The staff and students at the Folsom Cordova Unified School District represent a fraction of the millions of people whose information could have been made vulnerable by the breach affecting PowerSchool, a K-12 software company that provides educational software worldwide but is headquartered within the district’s boundaries.
Folsom Cordova Unified spokesperson Angela Griffin wrote in an email to the parents and staff that the breach has been contained and that the vendor is working to prevent any of the compromised data from being used or shared.
“District staff is in constant communication with PowerSchool regarding this incident and we will keep our FCUSD community informed of future updates,” she wrote. “This breach is on PowerSchool’s end and has not affected any of our other systems in the District. We take matters of cybersecurity very seriously and have multiple preventative and proactive measures and procedures in place.”
How PowerSchool was hacked
The school tech giant was made aware of the breach late last month and notified affected customers Tuesday.
“We are reaching out to make you aware that on December 28, 2024, PowerSchool became aware of a potential cybersecurity incident involving unauthorized access to certain information through one of our community-focused customer support portals, PowerSource,” reads the notification sent to customers.
The threat actor used a compromised credential to access and export databases of information from students and teachers, according to a PowerSchool spokesperson, though the company has not explicitly stated what information was accessed.
In a FAQ accessible to affected customers, PowerSchool confirmed that it worked with CyberSteward, a Canadian organization that offers so-called cyber-extortion incident response services, to negotiate with the threat actors responsible for the breach, and that the company paid hackers to prevent them from publishing the stolen data.
“The incident is contained and we do not anticipate the data being shared or made public,” a PowerSchool spokesperson said.
Such exploits and hacks have become increasingly common for school districts across the U.S., according to federal education officials.

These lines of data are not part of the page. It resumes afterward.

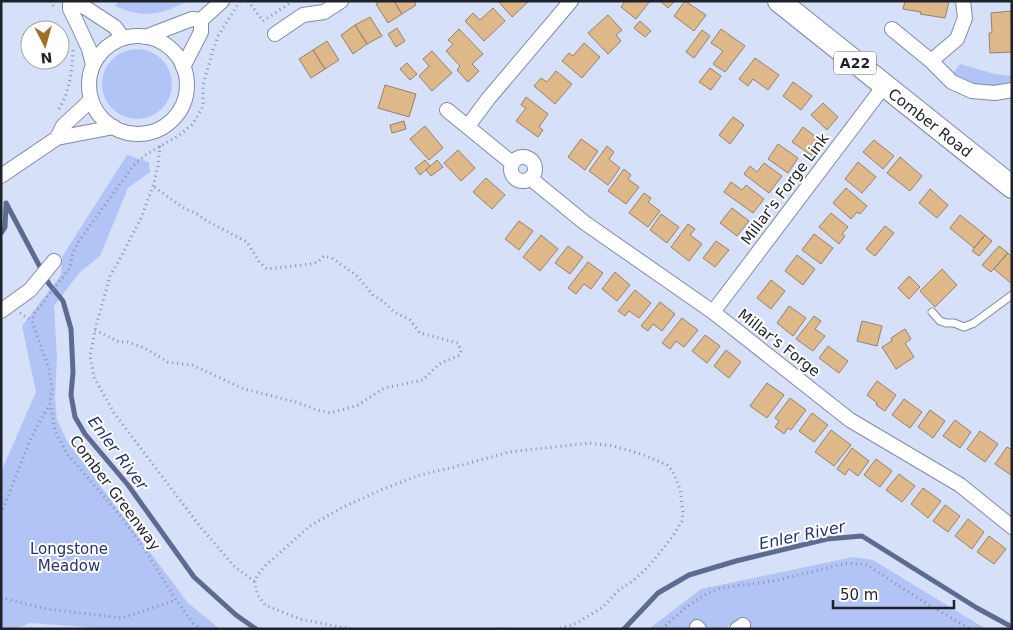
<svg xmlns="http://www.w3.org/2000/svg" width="1013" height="630" font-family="'DejaVu Sans',sans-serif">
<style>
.green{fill:#b1c4f5}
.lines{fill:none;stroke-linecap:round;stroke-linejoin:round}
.stream{stroke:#5e6b90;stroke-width:5}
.building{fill:#dfb88a;stroke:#93826e}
.service-casing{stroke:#828ba2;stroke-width:9}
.minor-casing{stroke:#828ba2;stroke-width:16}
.trunk-casing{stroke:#828ba2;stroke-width:24}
.path{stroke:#8990a3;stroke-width:3;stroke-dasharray:1 4;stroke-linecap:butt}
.service{stroke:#fff;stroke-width:7}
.minor{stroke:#fff;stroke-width:14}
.trunk{stroke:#fff;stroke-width:22}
.labels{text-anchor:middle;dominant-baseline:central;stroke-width:4;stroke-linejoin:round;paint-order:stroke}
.shield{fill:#fff;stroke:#62646b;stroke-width:1}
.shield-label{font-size:14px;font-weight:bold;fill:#1e222b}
.street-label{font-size:15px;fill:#1e222b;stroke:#fff}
.park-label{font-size:15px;fill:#243470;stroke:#fff}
.water-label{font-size:16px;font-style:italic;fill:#253572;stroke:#fff}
</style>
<rect width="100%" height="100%" fill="#d6e0f9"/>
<path class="green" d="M 118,1 L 187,1 C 161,16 142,18 115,6 Z
M102 84a35 35 0 1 1 70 0a35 35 0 1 1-70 0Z
M 960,64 L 995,74 L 1012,76 L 1012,84 C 998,86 981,86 968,82 C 963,80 958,77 953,74 Z
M 127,155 L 149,162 L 150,172 L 128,188 L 100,256 L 79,273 L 54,306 L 57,358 L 55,397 L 57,420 L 67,441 L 188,603 L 220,629 L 112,629 L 30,623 L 16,629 L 1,629 L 1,472 L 36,392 L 22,326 L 61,275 L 62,257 Z
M 853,557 L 873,560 L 986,629 L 745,629 L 739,619 L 724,629 L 709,629 L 702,622 L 695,629 L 649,629 L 701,589 Z"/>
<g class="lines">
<path class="stream" d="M 6,203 L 49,284 L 63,301 L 71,329 L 73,372 L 71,395 L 75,417 L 85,434 L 128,485 L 194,577 L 236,615 L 256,629
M 1,233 L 5,227 L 6,205
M 624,629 L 658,593 L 689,575 L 736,561 L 827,539 L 862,536 L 977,608 L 1012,627"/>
</g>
<path class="building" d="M 380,1 L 394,1 L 402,14 L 388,23 L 376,4 Z
M 394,1 L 414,1 L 416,5 L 402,14 Z
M 498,1 L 529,1 L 512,17 Z
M 625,1 L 650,1 L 636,19 L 621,7 Z
M 660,1 L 673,1 L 674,2 L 668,8 Z
M 685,1 L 706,15 L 694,31 L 674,16 Z
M 905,1 L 949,1 L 945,18 L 920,14 L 921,12 L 903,9 Z
M 493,8 L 505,21 L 484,41 L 465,21 L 473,13 L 480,20 Z
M 1011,11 L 1012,52 L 990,53 L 989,33 L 992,33 L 991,13 Z
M 608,15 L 622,30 L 616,35 L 621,41 L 608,54 L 588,33 Z
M 370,17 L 382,36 L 367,44 L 355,25 Z
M 640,21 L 651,31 L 645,37 L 634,28 Z
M 355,25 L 367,44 L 353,54 L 341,35 Z
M 397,28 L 405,41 L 396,47 L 388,34 Z
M 459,29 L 483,54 L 472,64 L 479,71 L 468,82 L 457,70 L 460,66 L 446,51 L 453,44 L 448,40 Z
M 721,29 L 745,46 L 725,72 L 713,64 L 723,51 L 711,43 Z
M 702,30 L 710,36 L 694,58 L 686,52 Z
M 327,41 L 339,60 L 325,69 L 313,50 Z
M 584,43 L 600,57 L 582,78 L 562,61 L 569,53 L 573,56 Z
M 313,50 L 325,69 L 311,78 L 299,59 Z
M 432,51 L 452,73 L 432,91 L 419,76 L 429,66 L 423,59 Z
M 755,58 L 779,75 L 768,90 L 753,79 L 748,86 L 739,79 Z
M 407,63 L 417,74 L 410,80 L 400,69 Z
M 710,68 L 721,76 L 711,90 L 699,82 Z
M 556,71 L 572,84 L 555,104 L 534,86 L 541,78 L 547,82 Z
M 793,82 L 812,96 L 801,110 L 783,96 Z
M 385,85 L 416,94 L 409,117 L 378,108 Z
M 526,97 L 548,114 L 539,127 L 543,130 L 538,137 L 516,121 L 526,108 L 521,105 Z
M 823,103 L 838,117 L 827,130 L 811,115 Z
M 733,117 L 744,125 L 730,144 L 719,135 Z
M 404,121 L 406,129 L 392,133 L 390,125 Z
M 425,126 L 443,148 L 429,160 L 410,139 Z
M 803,127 L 824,143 L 814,157 L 792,142 Z
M 581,139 L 598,151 L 585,170 L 568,157 Z
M 874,140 L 894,156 L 883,169 L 863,152 Z
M 778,144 L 798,158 L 788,173 L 768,159 Z
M 607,146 L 614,152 L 609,159 L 620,168 L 608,185 L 589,171 Z
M 458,150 L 475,168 L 461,181 L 444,163 Z
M 900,157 L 922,176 L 910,191 L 887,173 Z
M 425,160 L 430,166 L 420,175 L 415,168 Z
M 437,160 L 443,167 L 431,176 L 426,170 Z
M 858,162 L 876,177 L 862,193 L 845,179 Z
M 764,163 L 782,176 L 769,193 L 744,174 L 750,166 L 757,172 Z
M 624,169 L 631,175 L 628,179 L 639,187 L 626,204 L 608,191 Z
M 486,178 L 505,195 L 492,209 L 473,192 Z
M 731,182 L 742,190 L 746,185 L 764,199 L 753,213 L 724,192 Z
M 846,188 L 867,206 L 860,214 L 857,212 L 851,219 L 833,203 Z
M 930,189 L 948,205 L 937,218 L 919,203 Z
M 644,193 L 651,198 L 648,202 L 660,211 L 648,227 L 629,213 Z
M 732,208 L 749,221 L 737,236 L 720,223 Z
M 831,213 L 848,227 L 842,234 L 845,236 L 839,244 L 819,227 Z
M 661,214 L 679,227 L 667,243 L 650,230 Z
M 960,215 L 985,235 L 974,248 L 950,228 Z
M 519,221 L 533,231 L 519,250 L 505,239 Z
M 688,224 L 695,229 L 690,235 L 702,244 L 689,261 L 671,247 Z
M 885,226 L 894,233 L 875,256 L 866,249 Z
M 814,234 L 833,248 L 821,264 L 802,250 Z
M 541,235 L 558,249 L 540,271 L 523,257 Z
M 985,235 L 992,241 L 979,256 L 972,251 Z
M 716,241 L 729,250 L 715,267 L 703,258 Z
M 568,246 L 583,257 L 570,274 L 555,263 Z
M 999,246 L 1008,253 L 991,272 L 982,265 Z
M 1008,253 L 1012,257 L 1012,284 L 994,269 Z
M 797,255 L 815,269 L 803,285 L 785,271 Z
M 588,262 L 603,273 L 591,289 L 584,284 L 576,294 L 568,288 Z
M 942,269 L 957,285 L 935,307 L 920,291 Z
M 615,272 L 630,285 L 617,301 L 602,289 Z
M 909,276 L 920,287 L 909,299 L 898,288 Z
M 771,280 L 785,291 L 771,309 L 757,298 Z
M 635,290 L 651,303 L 639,318 L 629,311 L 625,316 L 618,311 Z
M 660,302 L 675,314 L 662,331 L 653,324 L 648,331 L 641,326 Z
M 789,306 L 806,318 L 793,336 L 777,323 Z
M 814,316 L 821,321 L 815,329 L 825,336 L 813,351 L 796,339 Z
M 682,318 L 698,330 L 684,347 L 676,341 L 670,349 L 662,343 Z
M 862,321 L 882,326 L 877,346 L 857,341 Z
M 905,329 L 911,339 L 905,343 L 914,357 L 896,369 L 882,347 L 892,341 L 891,338 Z
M 705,335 L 720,346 L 707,363 L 692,351 Z
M 828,346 L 848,361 L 839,373 L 819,358 Z
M 726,350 L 741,362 L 729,378 L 714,366 Z
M 877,381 L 896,395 L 885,411 L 876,405 L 877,403 L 867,395 Z
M 767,383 L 784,395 L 767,418 L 750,406 Z
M 790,398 L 806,410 L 791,430 L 788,428 L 784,434 L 775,427 L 779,421 L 775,418 Z
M 904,399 L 922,412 L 910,428 L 892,415 Z
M 930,410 L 945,421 L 933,438 L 918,427 Z
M 812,413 L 828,425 L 814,442 L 799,431 Z
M 955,420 L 971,432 L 960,448 L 943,436 Z
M 831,430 L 851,445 L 834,466 L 815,452 Z
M 980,431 L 998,444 L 985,462 L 967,449 Z
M 1007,447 L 1012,450 L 1012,474 L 1011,475 L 995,464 Z
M 852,448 L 869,461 L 858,476 L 849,469 L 845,475 L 837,469 Z
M 876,459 L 892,471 L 880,487 L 864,475 Z
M 899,474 L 915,486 L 902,502 L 886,490 Z
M 923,488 L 941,501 L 928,518 L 911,504 Z
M 945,505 L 960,516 L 948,532 L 933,521 Z
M 968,519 L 984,532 L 972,549 L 955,536 Z
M 989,536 L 1006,549 L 994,564 L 977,552 Z"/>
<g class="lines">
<g class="service-casing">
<path id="service" d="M 932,312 L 940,321 L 946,323 L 954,323 L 964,327 L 974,323 L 1012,295"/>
</g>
<g class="minor-casing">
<path id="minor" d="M 70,1 L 70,9 L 77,23 L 89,49 L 93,65
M 72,1 L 86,8 L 115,27 L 123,38
M 892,29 L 931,61 L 952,82 L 972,91 L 995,93 L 1012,90
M 275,34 L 303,15 L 324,12 L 341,1
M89 85a49 49 0 1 1 98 0a49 49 0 1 1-98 0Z
M 145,37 L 192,19 L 201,20
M 931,61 L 957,39 L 965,18 L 963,1
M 183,67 L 201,32 L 201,20 L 222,1
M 447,110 L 512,163
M 468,126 L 488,99 L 571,1
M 57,138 L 114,127
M511 169a12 12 0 1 1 24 0a12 12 0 1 1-24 0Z
M 1,176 L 57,138 L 63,126 L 91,100
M 530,178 L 585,223 L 713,312 L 850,420 L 960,485 L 1012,527
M 1,311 L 30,290 L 54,261
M 713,312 L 884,86
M 697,627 L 699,629
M 737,629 L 743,625"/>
</g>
<g class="trunk-casing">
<path id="trunk" d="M 779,1 L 1012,187"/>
</g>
<path class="path" d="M 50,1 L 55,8
M 248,1 L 263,21 L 293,1
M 59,109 C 70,90 72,72 73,50
M 160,146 L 158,166 L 154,183 L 142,216 L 122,255 L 110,276 L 96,326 L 90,356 L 94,377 L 114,413 L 202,529 L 235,567 L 255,582
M 20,313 L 32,321
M 95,330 L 119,342 L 128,342 L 144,348 L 168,362 L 192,365 L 244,389 L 296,402 L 317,410 L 331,413 L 358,405 L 384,388 L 423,380 L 439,364 L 460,355 L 461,351 L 458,343 L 420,333 L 410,320 L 394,312 L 384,302 L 373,295 L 356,275 L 332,258 L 324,256 L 318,262 L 310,264 L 267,269 L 260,263 L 247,242 L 207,221 L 197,214 L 182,207 L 153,186
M 1,514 L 31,438 L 49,405
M 1,598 L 47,609 L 122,618 L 176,600
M 202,629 L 193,623 L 176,600 L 143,547 L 119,514 L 68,455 L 55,431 L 50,403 L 52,389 L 49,369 L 32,321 L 34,314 L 70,268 L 73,252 L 79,241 L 133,166 L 147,154 L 178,136 L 193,124 L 203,106 L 203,85 L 213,50 L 218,36 L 240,1
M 351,629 L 300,619 L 265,605 L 257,594 L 255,582 L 257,576 L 266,565 L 310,526 L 343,507 L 383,489 L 420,475 L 462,465 L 509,452 L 590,443 L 613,446 L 644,455 L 667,465 L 673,472 L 680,489 L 683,512 L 682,521 L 673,536 L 650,565 L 634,580 L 619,590 L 603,607 L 577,623 L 558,629
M 498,629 L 511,629
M 662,629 L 685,608 L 706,594 L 721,588 L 773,581 L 848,563 L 867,565 L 924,602 L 970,629"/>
<use href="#service" class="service"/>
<use href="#minor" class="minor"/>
<use href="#trunk" class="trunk"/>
</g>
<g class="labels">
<rect class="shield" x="834" y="51.5" width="42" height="23" rx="4"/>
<g class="shield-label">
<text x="855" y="63">A22</text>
</g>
<g class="street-label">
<text transform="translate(930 123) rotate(38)">Comber Road</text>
<text transform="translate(785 189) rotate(-53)">Millar's Forge Link</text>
<text transform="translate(779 343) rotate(38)">Millar's Forge</text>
<text transform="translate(115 493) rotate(53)">Comber Greenway</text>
</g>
<g class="park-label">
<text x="69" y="549">Longstone<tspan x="69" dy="17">Meadow</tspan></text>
</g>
<g class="water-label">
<text transform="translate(118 453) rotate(53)">Enler River</text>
<text transform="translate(802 535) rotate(-12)">Enler River</text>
</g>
</g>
<rect width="1013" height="630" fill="none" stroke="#1e222b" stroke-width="5"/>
<g transform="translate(45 45) rotate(174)"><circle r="24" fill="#ffffff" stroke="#a5a7aa"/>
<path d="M0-4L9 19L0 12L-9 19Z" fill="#a16e25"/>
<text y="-8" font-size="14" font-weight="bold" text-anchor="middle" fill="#1e222b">N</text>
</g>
<path d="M833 600v8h121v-8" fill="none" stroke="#1e222b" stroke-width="2.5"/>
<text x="840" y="600" font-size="15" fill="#1e222b" stroke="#ffffff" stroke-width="4" paint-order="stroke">50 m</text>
</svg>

One security consultancy said between 2016 and 2022, more than 1,600 incidents were announced by districts, including attacks like ransomware and denial-of-service, in which a server is flooded with requests to the point of failure. Another firm, Emsisoft, said nearly 200 attacks affected U.S. K-12 schools and colleges in 2023.
“Educational institutions can be a lucrative and vulnerable target for malicious cyber actors because they maintain sensitive student and staff data and personal information, utilize multiple forms of technologies to facilitate learning, and often lack resources to put in place comprehensive cybersecurity programs,” according to a federal task force of agencies that provides safety guidance to schools.
PowerSchool, which was acquired by Bain Capital in a deal worth $5.6 billion in June, employs 3,000 workers around the world, including 500 in Folsom. It offers a range of cloud-based services to 18,000 schools with access to 60 million students across 90 countries. Only customers of its student information system, which is used to manage student records, grades, attendance and enrollment were affected.
Other districts in the area, like Sacramento City Unified and San Juan Unified school districts, use PowerSchool for ancillary online services, such as forms processing, but were not affected by the breach.
According to PowerSchool, the company’s cloud-based software is used by more than 55 million students and 17,000 educational customers in more than 90 countries.